### The records
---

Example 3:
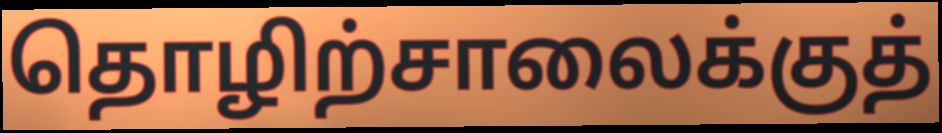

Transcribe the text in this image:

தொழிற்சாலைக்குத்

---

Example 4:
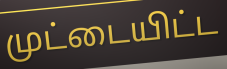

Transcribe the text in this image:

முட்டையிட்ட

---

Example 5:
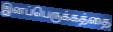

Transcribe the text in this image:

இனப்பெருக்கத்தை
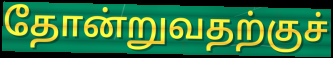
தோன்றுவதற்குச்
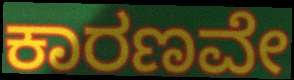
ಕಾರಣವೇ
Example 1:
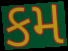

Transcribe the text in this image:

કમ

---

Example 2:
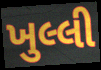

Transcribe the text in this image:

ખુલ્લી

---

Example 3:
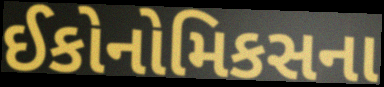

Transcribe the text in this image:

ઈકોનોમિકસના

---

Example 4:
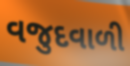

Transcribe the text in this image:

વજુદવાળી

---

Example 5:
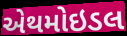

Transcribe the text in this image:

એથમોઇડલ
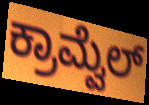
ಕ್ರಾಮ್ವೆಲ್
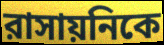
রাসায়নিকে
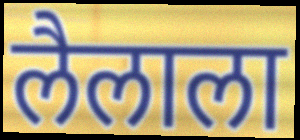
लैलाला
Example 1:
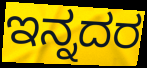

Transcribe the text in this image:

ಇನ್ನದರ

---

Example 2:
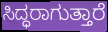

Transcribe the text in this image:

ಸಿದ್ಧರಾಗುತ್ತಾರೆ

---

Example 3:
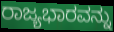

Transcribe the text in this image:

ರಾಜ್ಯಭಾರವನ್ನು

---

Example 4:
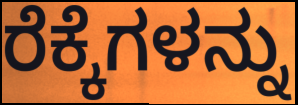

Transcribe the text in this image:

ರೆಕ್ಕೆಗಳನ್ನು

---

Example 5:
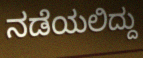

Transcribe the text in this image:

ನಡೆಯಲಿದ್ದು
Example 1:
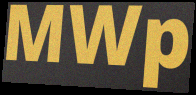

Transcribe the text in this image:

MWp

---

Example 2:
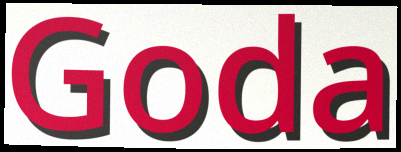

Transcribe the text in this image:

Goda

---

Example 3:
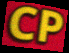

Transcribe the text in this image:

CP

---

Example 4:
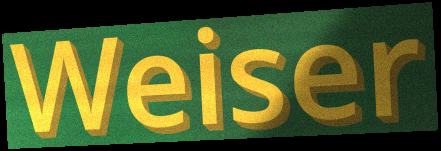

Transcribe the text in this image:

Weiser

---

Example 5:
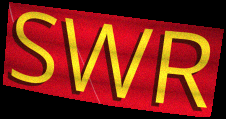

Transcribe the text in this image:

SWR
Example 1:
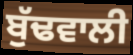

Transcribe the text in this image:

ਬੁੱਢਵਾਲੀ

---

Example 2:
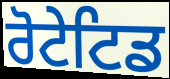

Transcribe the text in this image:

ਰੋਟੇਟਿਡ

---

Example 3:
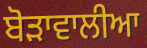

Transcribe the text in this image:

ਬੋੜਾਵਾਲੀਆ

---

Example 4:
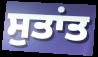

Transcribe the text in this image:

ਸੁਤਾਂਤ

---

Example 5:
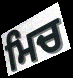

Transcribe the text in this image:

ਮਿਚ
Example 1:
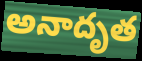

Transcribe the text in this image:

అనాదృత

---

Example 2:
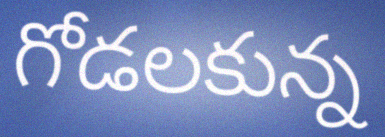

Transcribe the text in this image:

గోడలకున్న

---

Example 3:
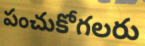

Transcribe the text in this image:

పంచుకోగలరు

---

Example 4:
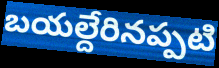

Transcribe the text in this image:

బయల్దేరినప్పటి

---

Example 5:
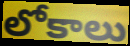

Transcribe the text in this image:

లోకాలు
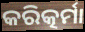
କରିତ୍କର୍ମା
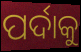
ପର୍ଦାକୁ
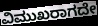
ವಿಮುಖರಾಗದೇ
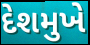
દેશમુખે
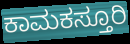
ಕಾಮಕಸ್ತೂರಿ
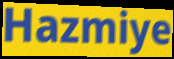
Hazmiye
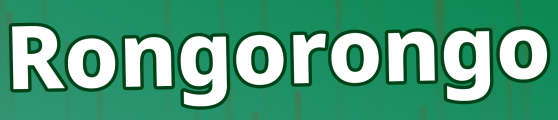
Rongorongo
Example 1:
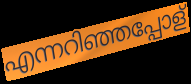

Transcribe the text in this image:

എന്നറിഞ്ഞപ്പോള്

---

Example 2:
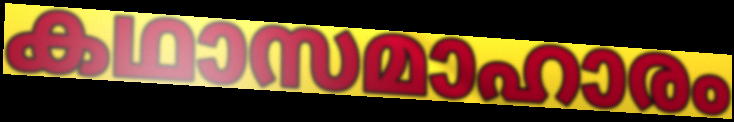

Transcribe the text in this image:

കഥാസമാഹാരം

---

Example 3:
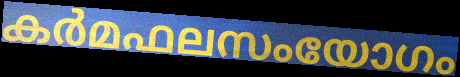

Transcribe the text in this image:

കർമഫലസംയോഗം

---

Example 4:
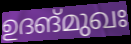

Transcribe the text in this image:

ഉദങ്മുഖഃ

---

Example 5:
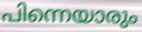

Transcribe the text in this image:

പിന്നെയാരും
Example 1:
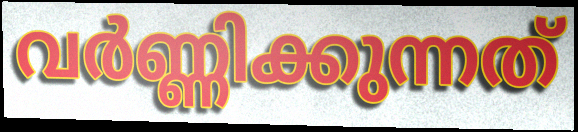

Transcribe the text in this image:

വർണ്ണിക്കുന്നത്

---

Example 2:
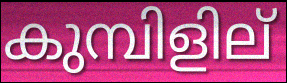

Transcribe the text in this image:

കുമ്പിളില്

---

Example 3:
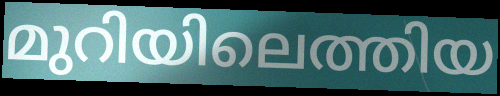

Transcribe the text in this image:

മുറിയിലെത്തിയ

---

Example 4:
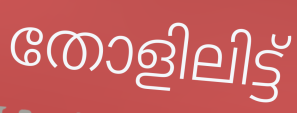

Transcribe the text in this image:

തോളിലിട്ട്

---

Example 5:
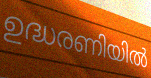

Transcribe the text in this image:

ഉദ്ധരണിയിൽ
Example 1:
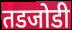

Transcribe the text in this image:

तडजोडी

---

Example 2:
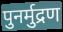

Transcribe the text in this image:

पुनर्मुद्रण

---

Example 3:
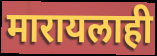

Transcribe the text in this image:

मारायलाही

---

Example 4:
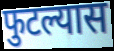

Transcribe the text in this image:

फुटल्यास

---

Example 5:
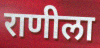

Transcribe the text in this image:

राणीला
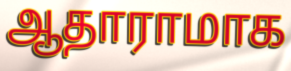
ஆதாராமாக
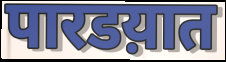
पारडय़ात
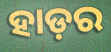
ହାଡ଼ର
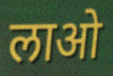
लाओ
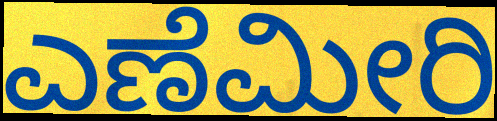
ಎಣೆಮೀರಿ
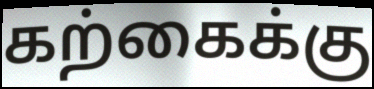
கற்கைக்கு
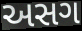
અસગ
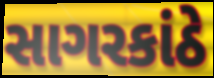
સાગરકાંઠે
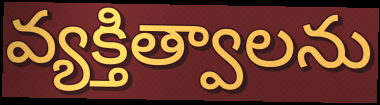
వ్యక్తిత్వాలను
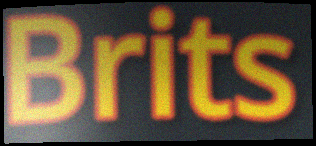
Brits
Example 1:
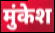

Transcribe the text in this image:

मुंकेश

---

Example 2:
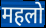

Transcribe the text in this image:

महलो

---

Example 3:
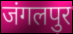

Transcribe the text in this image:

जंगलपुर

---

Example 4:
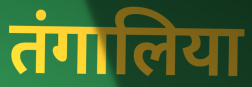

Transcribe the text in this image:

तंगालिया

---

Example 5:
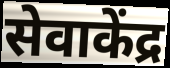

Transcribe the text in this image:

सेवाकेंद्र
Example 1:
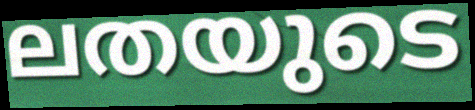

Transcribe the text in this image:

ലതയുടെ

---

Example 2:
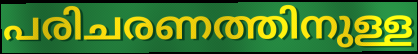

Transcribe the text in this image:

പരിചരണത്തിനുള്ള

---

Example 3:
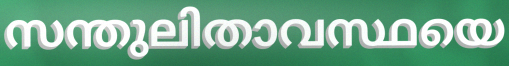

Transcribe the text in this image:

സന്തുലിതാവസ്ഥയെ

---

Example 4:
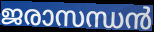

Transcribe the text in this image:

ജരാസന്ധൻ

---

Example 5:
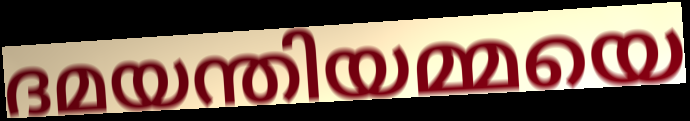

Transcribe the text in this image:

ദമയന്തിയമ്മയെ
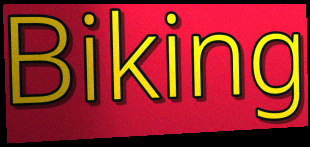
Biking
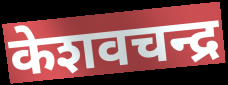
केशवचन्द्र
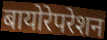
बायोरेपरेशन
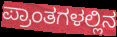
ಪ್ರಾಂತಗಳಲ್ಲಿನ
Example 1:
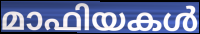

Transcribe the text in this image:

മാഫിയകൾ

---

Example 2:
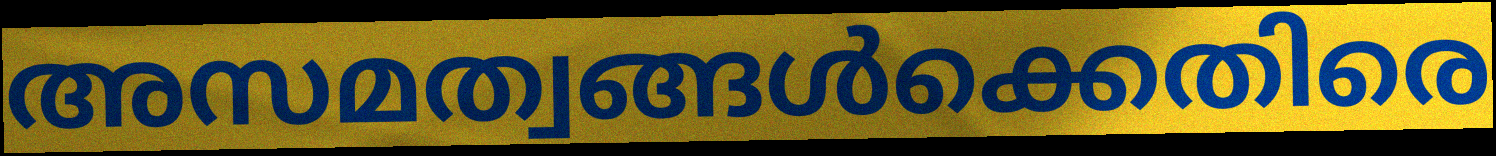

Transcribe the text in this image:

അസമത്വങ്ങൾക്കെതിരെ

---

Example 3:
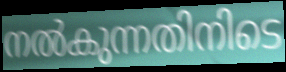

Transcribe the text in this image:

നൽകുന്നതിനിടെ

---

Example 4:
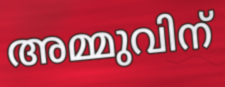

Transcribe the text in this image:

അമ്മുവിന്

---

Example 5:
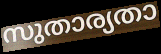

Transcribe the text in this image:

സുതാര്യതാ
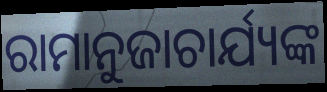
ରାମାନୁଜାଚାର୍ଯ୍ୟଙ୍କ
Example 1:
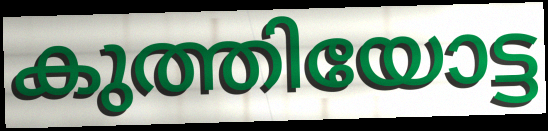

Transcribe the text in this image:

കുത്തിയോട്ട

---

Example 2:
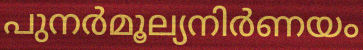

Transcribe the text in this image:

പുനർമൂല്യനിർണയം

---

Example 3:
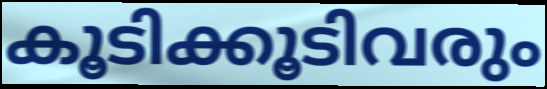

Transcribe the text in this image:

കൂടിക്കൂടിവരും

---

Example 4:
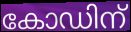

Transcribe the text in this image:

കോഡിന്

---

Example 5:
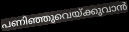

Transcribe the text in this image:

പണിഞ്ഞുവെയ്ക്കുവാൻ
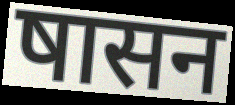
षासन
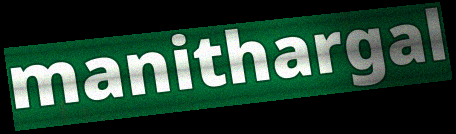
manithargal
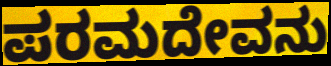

### About this task
Apart from its pictures, the material above should be repeated exactly.

### Answer for this exercise
---

Example 3:

Transcribe the text in this image:

தொழிற்சாலைக்குத்

---

Example 4:

Transcribe the text in this image:

முட்டையிட்ட

---

Example 5:

Transcribe the text in this image:

இனப்பெருக்கத்தை
தோன்றுவதற்குச்
ಕಾರಣವೇ
Example 1:

Transcribe the text in this image:

કમ

---

Example 2:

Transcribe the text in this image:

ખુલ્લી

---

Example 3:

Transcribe the text in this image:

ઈકોનોમિકસના

---

Example 4:

Transcribe the text in this image:

વજુદવાળી

---

Example 5:

Transcribe the text in this image:

એથમોઇડલ
ಕ್ರಾಮ್ವೆಲ್
রাসায়নিকে
लैलाला
Example 1:

Transcribe the text in this image:

ಇನ್ನದರ

---

Example 2:

Transcribe the text in this image:

ಸಿದ್ಧರಾಗುತ್ತಾರೆ

---

Example 3:

Transcribe the text in this image:

ರಾಜ್ಯಭಾರವನ್ನು

---

Example 4:

Transcribe the text in this image:

ರೆಕ್ಕೆಗಳನ್ನು

---

Example 5:

Transcribe the text in this image:

ನಡೆಯಲಿದ್ದು
Example 1:

Transcribe the text in this image:

MWp

---

Example 2:

Transcribe the text in this image:

Goda

---

Example 3:

Transcribe the text in this image:

CP

---

Example 4:

Transcribe the text in this image:

Weiser

---

Example 5:

Transcribe the text in this image:

SWR
Example 1:

Transcribe the text in this image:

ਬੁੱਢਵਾਲੀ

---

Example 2:

Transcribe the text in this image:

ਰੋਟੇਟਿਡ

---

Example 3:

Transcribe the text in this image:

ਬੋੜਾਵਾਲੀਆ

---

Example 4:

Transcribe the text in this image:

ਸੁਤਾਂਤ

---

Example 5:

Transcribe the text in this image:

ਮਿਚ
Example 1:

Transcribe the text in this image:

అనాదృత

---

Example 2:

Transcribe the text in this image:

గోడలకున్న

---

Example 3:

Transcribe the text in this image:

పంచుకోగలరు

---

Example 4:

Transcribe the text in this image:

బయల్దేరినప్పటి

---

Example 5:

Transcribe the text in this image:

లోకాలు
କରିତ୍କର୍ମା
ପର୍ଦାକୁ
ವಿಮುಖರಾಗದೇ
દેશમુખે
ಕಾಮಕಸ್ತೂರಿ
Hazmiye
Rongorongo
Example 1:

Transcribe the text in this image:

എന്നറിഞ്ഞപ്പോള്

---

Example 2:

Transcribe the text in this image:

കഥാസമാഹാരം

---

Example 3:

Transcribe the text in this image:

കർമഫലസംയോഗം

---

Example 4:

Transcribe the text in this image:

ഉദങ്മുഖഃ

---

Example 5:

Transcribe the text in this image:

പിന്നെയാരും
Example 1:

Transcribe the text in this image:

വർണ്ണിക്കുന്നത്

---

Example 2:

Transcribe the text in this image:

കുമ്പിളില്

---

Example 3:

Transcribe the text in this image:

മുറിയിലെത്തിയ

---

Example 4:

Transcribe the text in this image:

തോളിലിട്ട്

---

Example 5:

Transcribe the text in this image:

ഉദ്ധരണിയിൽ
Example 1:

Transcribe the text in this image:

तडजोडी

---

Example 2:

Transcribe the text in this image:

पुनर्मुद्रण

---

Example 3:

Transcribe the text in this image:

मारायलाही

---

Example 4:

Transcribe the text in this image:

फुटल्यास

---

Example 5:

Transcribe the text in this image:

राणीला
ஆதாராமாக
पारडय़ात
ହାଡ଼ର
लाओ
ಎಣೆಮೀರಿ
கற்கைக்கு
અસગ
સાગરકાંઠે
వ్యక్తిత్వాలను
Brits
Example 1:

Transcribe the text in this image:

मुंकेश

---

Example 2:

Transcribe the text in this image:

महलो

---

Example 3:

Transcribe the text in this image:

जंगलपुर

---

Example 4:

Transcribe the text in this image:

तंगालिया

---

Example 5:

Transcribe the text in this image:

सेवाकेंद्र
Example 1:

Transcribe the text in this image:

ലതയുടെ

---

Example 2:

Transcribe the text in this image:

പരിചരണത്തിനുള്ള

---

Example 3:

Transcribe the text in this image:

സന്തുലിതാവസ്ഥയെ

---

Example 4:

Transcribe the text in this image:

ജരാസന്ധൻ

---

Example 5:

Transcribe the text in this image:

ദമയന്തിയമ്മയെ
Biking
केशवचन्द्र
बायोरेपरेशन
ಪ್ರಾಂತಗಳಲ್ಲಿನ
Example 1:

Transcribe the text in this image:

മാഫിയകൾ

---

Example 2:

Transcribe the text in this image:

അസമത്വങ്ങൾക്കെതിരെ

---

Example 3:

Transcribe the text in this image:

നൽകുന്നതിനിടെ

---

Example 4:

Transcribe the text in this image:

അമ്മുവിന്

---

Example 5:

Transcribe the text in this image:

സുതാര്യതാ
ରାମାନୁଜାଚାର୍ଯ୍ୟଙ୍କ
Example 1:

Transcribe the text in this image:

കുത്തിയോട്ട

---

Example 2:

Transcribe the text in this image:

പുനർമൂല്യനിർണയം

---

Example 3:

Transcribe the text in this image:

കൂടിക്കൂടിവരും

---

Example 4:

Transcribe the text in this image:

കോഡിന്

---

Example 5:

Transcribe the text in this image:

പണിഞ്ഞുവെയ്ക്കുവാൻ
षासन
manithargal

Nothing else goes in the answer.